┌─ Text shown

A 56-YEAR-OLD woman who has given birth in a Brisbane hospital is believed to be the oldest IVF mother in Australia.
February 04, 2007 - The woman, who was 36 weeks' pregnant, gave birth last week after undergoing treatment at the Queensland Fertility centre.
Sources said the woman was the recipient of a donor egg after raising three other children aged from their mid-teens to mid-30s.
They said the mother also required treatment with the heart drug Digoxin following the birth at the Mater Hospital on Tuesday.
The mother has refused to comment on the case but The Sunday Mail has been told she was forced to move suburbs because of "negativity towards her pregnancy".
Her husband is believed to be aged in his mid-30s.
The case is being investigated by the Fertility Society of Australia Reproductive Technology Accreditation Committee - which provides accreditation for IVF clinics - over whether it breached the self-regulating industry's code of practice.
But because there are no age limits in the code, which stipulates only against any fertility treatment that may be harmful to the mother or baby, the body is unable to take any action against the clinic.
"I am not aware of any older women than this," RTAC chairman Ossie Petrucco said yesterday.
It is the second time in two years the clinic has been targeted by RTAC.
In 2005, founding QFG director Warren DeAmbrosis was scrutinised after he helped Brisbane woman Dale Chalk fall pregnant with her second set of quads - believed to be a world first.
The high-powered IVF Directors Group, comprising medical directors from every IVF clinic in Australia and New Zealand, stopped short of punishing Dr DeAmbrosis but pushed for the industry to do everything it could to avoid such an outcome again.

└─

What is expected: Continue the news report on the 56-year-old IVF mother in Brisbane from its last sentence.

┌─ Records shown

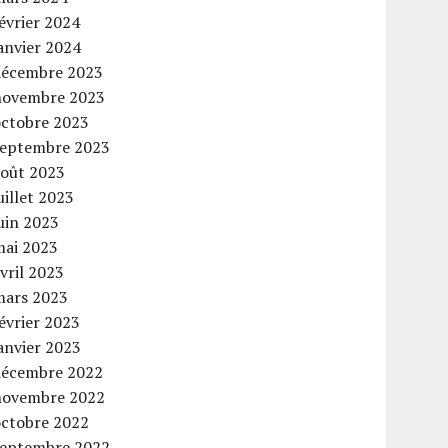
évrier 2024
anvier 2024
décembre 2023
novembre 2023
octobre 2023
septembre 2023
août 2023
uillet 2023
uin 2023
mai 2023
vril 2023
mars 2023
évrier 2023
anvier 2023
décembre 2022
novembre 2022
octobre 2022
septembre 2022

└─

Exercise output:
According to the latest Australian Institute of Health and Welfare data, the success rate for women aged between 40 and 44, who had undergone fertility treatment, was 7.1 per cent, compared with 33.5 per cent for women aged 23 to 24 years.
The average age of women undergoing treatment in 2004 in Australia and New Zealand was 35.4 and their partners were 37.8.
In 1998, an Adelaide woman, 53, gave birth to triplets after undergoing an IVF treatment with embryos she and her husband had stored years earlier.
In January 2005, 66-year-old Romanian woman Adriana Iliescu became the world's oldest mother after giving birth to a daughter after conceiving through IVF with a donor egg.
Meanwhile, a simple test that more than doubles the chance of having a healthy baby could transform the IVF process.
Scientists have found a way to test the genetic make-up of a woman's eggs, allowing the best to be chosen.
A trial has produced more than 30 healthy babies and dramatically increased the success rate.
Perfected by doctors in Las Vegas, comparative genomic hybridisation counts the number of chromosomes in an egg.
Up to 75 per cent of miscarriages are thought to be due to embryos having the wrong number of chromosomes, with eggs from older women particularly likely to be defective.